The input START
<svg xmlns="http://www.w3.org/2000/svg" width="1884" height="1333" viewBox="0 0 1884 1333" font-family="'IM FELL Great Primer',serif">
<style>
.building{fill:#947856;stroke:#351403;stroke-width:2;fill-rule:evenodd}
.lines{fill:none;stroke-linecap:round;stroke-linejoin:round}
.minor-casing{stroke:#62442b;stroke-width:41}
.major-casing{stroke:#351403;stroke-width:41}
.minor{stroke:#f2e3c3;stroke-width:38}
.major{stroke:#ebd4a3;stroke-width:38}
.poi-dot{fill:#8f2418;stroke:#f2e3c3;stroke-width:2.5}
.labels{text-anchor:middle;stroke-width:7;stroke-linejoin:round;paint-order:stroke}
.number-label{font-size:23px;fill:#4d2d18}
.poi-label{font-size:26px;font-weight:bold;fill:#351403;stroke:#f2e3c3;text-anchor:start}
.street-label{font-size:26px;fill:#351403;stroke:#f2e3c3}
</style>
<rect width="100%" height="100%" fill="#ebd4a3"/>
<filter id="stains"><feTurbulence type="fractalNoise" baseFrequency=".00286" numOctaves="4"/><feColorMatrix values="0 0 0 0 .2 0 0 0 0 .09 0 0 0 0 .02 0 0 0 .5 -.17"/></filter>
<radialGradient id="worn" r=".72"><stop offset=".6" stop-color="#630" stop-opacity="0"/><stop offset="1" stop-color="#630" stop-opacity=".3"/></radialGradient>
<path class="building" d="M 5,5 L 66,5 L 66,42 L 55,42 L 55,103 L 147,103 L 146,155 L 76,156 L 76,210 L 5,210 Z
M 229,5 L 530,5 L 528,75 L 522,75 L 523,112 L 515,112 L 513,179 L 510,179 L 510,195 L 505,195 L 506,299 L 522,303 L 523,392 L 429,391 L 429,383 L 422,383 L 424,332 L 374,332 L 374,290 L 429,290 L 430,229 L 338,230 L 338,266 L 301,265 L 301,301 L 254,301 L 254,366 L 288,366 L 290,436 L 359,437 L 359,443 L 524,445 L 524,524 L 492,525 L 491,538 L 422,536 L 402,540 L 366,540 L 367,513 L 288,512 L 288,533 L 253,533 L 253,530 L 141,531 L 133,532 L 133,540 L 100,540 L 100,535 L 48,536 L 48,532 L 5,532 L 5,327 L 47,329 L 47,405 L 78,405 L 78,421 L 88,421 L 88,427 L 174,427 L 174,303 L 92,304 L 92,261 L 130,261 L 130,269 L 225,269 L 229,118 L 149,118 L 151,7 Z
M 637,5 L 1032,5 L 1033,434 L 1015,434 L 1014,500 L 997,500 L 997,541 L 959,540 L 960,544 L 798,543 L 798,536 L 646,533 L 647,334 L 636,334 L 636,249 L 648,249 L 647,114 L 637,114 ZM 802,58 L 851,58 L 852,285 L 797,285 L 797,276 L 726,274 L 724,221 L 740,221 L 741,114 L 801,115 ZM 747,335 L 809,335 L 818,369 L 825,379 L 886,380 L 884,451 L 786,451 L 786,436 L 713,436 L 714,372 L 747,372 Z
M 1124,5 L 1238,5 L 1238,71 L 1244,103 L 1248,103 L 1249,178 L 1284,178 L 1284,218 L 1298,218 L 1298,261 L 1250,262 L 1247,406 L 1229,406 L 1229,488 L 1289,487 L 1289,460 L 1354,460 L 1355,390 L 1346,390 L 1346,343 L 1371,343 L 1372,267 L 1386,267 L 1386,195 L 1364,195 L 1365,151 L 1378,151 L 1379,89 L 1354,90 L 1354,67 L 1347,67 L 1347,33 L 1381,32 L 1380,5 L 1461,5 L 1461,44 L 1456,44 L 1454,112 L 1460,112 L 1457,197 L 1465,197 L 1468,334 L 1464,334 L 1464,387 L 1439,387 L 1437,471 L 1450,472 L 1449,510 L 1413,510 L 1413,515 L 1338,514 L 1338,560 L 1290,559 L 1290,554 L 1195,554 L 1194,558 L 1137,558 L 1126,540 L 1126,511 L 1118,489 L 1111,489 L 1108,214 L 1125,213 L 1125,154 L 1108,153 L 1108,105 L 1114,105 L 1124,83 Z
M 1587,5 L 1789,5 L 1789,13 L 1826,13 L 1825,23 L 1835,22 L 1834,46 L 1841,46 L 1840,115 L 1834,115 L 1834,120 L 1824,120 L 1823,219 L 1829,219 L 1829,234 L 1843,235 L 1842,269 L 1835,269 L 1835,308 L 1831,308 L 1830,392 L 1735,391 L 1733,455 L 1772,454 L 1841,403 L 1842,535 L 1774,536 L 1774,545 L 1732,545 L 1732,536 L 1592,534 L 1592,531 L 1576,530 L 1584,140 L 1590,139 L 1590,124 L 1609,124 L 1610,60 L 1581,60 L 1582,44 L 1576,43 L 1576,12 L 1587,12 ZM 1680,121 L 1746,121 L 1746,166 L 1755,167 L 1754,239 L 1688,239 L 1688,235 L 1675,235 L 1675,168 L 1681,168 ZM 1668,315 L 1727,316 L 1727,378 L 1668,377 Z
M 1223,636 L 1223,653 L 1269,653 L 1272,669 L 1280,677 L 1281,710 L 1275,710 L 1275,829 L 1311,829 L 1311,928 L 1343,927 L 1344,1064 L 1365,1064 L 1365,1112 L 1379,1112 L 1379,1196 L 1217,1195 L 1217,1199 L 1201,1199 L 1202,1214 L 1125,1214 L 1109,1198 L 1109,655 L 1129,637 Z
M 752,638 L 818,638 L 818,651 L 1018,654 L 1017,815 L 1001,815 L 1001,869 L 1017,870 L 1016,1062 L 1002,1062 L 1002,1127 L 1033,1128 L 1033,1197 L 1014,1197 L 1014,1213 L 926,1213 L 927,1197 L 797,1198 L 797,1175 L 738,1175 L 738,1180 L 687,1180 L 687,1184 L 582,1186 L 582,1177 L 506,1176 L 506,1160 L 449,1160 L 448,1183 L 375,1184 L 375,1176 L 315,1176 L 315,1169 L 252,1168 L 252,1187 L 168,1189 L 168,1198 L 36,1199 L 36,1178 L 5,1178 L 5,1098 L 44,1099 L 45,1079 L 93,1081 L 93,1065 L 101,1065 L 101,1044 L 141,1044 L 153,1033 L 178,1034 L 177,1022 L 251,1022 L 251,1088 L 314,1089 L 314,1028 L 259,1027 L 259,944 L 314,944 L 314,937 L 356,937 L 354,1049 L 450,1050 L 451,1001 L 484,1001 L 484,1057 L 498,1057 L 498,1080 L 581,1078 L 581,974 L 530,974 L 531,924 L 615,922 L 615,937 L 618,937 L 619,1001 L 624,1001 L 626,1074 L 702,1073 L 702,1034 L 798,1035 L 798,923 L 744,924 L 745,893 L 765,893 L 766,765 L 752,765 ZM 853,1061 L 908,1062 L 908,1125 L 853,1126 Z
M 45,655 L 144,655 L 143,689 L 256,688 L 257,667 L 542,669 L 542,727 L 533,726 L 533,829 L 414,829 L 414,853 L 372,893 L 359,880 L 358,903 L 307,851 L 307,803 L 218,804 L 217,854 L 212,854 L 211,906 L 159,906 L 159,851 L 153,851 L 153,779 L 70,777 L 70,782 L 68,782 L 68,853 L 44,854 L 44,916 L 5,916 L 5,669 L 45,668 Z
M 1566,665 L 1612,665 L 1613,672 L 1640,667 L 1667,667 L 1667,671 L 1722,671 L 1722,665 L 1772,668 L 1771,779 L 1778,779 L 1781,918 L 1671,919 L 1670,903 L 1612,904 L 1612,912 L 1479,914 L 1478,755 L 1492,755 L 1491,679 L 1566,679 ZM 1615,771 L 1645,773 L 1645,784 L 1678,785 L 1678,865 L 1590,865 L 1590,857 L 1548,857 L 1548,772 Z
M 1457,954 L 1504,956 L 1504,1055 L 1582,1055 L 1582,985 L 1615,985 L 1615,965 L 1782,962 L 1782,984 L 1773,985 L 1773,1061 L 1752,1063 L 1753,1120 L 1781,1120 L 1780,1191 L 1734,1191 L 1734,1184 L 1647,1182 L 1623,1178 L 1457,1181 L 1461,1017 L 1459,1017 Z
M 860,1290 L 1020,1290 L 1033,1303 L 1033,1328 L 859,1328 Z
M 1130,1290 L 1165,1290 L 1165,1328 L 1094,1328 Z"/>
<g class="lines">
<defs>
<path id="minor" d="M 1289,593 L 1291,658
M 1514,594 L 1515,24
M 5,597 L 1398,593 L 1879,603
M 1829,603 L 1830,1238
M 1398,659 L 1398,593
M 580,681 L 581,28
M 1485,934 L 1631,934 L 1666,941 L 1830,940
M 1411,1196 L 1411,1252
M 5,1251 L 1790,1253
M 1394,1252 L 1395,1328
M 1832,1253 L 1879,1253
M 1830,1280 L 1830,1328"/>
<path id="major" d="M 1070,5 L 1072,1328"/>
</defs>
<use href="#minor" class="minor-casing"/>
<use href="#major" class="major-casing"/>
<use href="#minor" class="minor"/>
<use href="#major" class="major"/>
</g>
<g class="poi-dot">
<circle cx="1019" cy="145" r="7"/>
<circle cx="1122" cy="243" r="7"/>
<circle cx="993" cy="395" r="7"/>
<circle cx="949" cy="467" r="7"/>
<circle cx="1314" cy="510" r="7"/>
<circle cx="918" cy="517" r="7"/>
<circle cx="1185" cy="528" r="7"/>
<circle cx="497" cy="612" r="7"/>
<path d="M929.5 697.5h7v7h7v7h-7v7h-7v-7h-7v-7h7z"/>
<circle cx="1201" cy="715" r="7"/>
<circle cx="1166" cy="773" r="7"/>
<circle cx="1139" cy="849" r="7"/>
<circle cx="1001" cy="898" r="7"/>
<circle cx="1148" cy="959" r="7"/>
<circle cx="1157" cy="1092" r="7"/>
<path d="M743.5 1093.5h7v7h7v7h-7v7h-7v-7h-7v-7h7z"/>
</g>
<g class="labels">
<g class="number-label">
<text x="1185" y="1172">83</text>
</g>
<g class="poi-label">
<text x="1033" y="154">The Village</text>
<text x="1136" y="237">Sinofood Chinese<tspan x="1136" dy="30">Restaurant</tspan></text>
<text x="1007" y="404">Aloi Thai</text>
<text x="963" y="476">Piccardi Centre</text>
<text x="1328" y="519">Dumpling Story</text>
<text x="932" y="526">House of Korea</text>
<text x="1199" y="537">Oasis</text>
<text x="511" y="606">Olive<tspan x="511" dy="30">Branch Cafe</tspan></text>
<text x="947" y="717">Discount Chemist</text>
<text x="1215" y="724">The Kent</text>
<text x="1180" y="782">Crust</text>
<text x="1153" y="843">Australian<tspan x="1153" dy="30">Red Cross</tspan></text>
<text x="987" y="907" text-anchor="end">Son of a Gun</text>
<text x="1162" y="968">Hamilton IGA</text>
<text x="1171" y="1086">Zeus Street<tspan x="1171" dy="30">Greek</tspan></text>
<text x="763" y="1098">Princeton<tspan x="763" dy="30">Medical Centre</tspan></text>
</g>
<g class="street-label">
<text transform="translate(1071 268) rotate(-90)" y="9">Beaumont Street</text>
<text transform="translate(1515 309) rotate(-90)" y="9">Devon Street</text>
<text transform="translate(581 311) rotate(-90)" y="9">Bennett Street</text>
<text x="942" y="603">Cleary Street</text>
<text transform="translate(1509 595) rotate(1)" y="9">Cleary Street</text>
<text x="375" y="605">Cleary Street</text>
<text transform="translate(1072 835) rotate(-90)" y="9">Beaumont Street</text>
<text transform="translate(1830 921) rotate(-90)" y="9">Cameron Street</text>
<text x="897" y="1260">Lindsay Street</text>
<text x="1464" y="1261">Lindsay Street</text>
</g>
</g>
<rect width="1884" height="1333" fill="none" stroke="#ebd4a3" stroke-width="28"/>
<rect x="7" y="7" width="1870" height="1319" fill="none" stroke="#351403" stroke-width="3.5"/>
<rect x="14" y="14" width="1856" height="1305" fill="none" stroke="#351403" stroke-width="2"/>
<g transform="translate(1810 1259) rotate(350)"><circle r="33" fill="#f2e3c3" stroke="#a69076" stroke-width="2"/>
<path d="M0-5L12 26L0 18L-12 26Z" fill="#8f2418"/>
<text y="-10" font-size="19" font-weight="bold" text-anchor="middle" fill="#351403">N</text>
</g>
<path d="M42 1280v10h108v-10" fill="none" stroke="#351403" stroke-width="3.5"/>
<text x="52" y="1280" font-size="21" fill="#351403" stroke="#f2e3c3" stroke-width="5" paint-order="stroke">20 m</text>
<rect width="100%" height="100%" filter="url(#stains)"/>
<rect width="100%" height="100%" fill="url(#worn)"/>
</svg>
The input END
(Your goal):
How many lines of the listing above hold the string "casing"? Answer with the number alone.

(Result for this task):
4